Speaking on Capitol Hill this week, Fed Chairman Jerome Powell said the labor market is “relatively tight” but is now in a better balance than in the days when job openings outnumbered available workers at a 2-to-1 ratio. .
At the same time, he said inflation “has slowed significantly” but still has not shown enough progress to return to the Fed’s 2% target. But he told the Senate Banking Committee on Thursday that economic conditions put the Fed “not far away” from starting to ease monetary policy.
“We have a data-dependent Fed, which means we are all at the mercy of the data,” Sanders said. “Significant moves outside the consensus range of labor market data and inflation data can provide a boost.
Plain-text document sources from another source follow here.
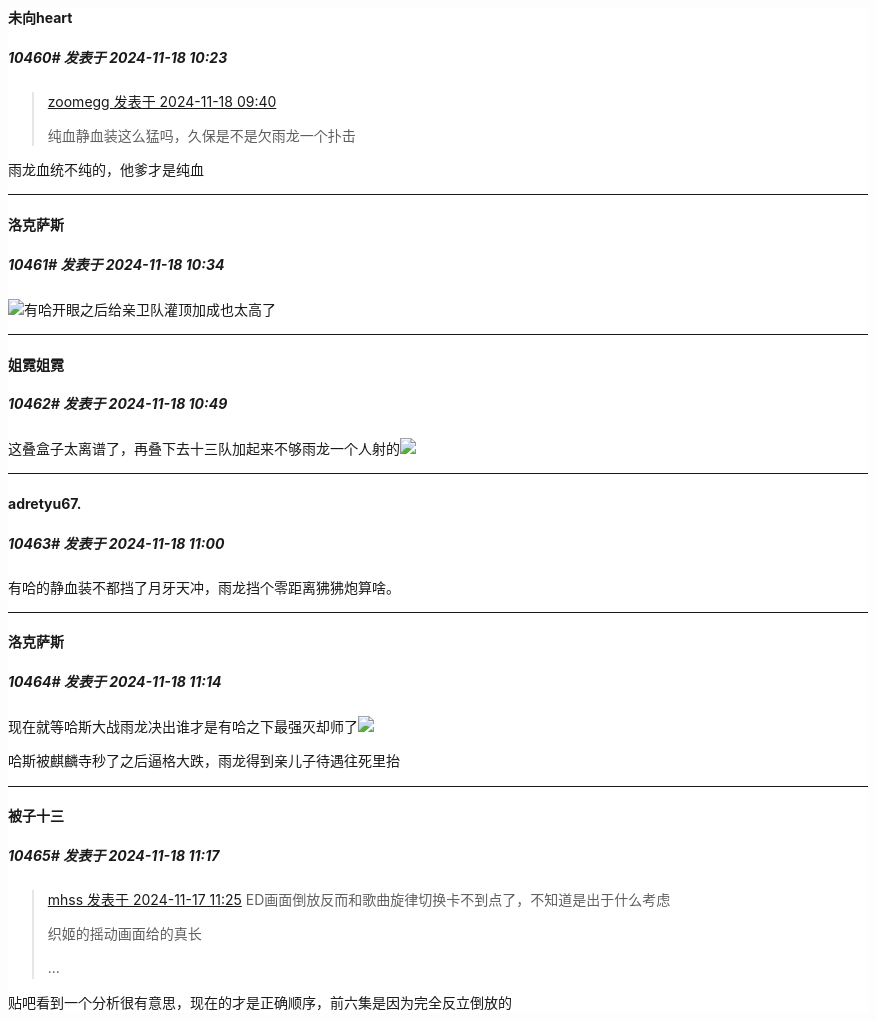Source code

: ####  未向heart  
##### 10460#       发表于 2024-11-18 10:23

<blockquote><a href="httphttps://bbs.saraba1st.com/2b/forum.php?mod=redirect&amp;goto=findpost&amp;pid=66718859&amp;ptid=2035792" target="_blank">zoomegg 发表于 2024-11-18 09:40</a>

纯血静血装这么猛吗，久保是不是欠雨龙一个扑击</blockquote>
雨龙血统不纯的，他爹才是纯血


*****

####  洛克萨斯  
##### 10461#       发表于 2024-11-18 10:34

<img src="https://static.saraba1st.com/image/smiley/face2017/067.png" referrerpolicy="no-referrer">有哈开眼之后给亲卫队灌顶加成也太高了


*****

####  姐霓姐霓  
##### 10462#       发表于 2024-11-18 10:49

这叠盒子太离谱了，再叠下去十三队加起来不够雨龙一个人射的<img src="https://static.saraba1st.com/image/smiley/face2017/067.png" referrerpolicy="no-referrer">


*****

####  adretyu67.  
##### 10463#       发表于 2024-11-18 11:00

有哈的静血装不都挡了月牙天冲，雨龙挡个零距离狒狒炮算啥。


*****

####  洛克萨斯  
##### 10464#       发表于 2024-11-18 11:14

现在就等哈斯大战雨龙决出谁才是有哈之下最强灭却师了<img src="https://static.saraba1st.com/image/smiley/face2017/067.png" referrerpolicy="no-referrer">

哈斯被麒麟寺秒了之后逼格大跌，雨龙得到亲儿子待遇往死里抬

*****

####  被子十三  
##### 10465#       发表于 2024-11-18 11:17

<blockquote><a href="httphttps://bbs.saraba1st.com/2b/forum.php?mod=redirect&amp;goto=findpost&amp;pid=66713379&amp;ptid=2035792" target="_blank">mhss 发表于 2024-11-17 11:25</a>
ED画面倒放反而和歌曲旋律切换卡不到点了，不知道是出于什么考虑

织姬的摇动画面给的真长

 ...</blockquote>
贴吧看到一个分析很有意思，现在的才是正确顺序，前六集是因为完全反立倒放的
But if the numbers are consistent or mixed, then we jump straight to the next report.”
Despite a series of high-profile layoffs, particularly in the technology industry, job creation remains strong. Recently, companies such as Cisco, Microsoft and SAP have announced significant layoffs. Employment consultancy Challenger, Gray & Christmas said it was the worst February for job cuts announcements since the tail end of the global financial crisis in 2009.
However, workers still appear to be able to find work. Job openings were little changed in January at nearly 9 million, but still outnumbered the number of unemployed people by a ratio of 1.4 to 1. Weekly jobless claims were little changed, with 217,000 in the most recent week, but continuing claims were just over 1.9 million, while the four-week moving average of the indicator reached its highest level since December 2021 .
Amid conflicting signals, markets have lowered expectations for a rate cut from the Federal Reserve. Futures market traders expect the first rate cut in June this year, compared with March expectations at the beginning of the year, and now expect a total of four rate cuts this year, compared with six to seven previously, according to CME Group data.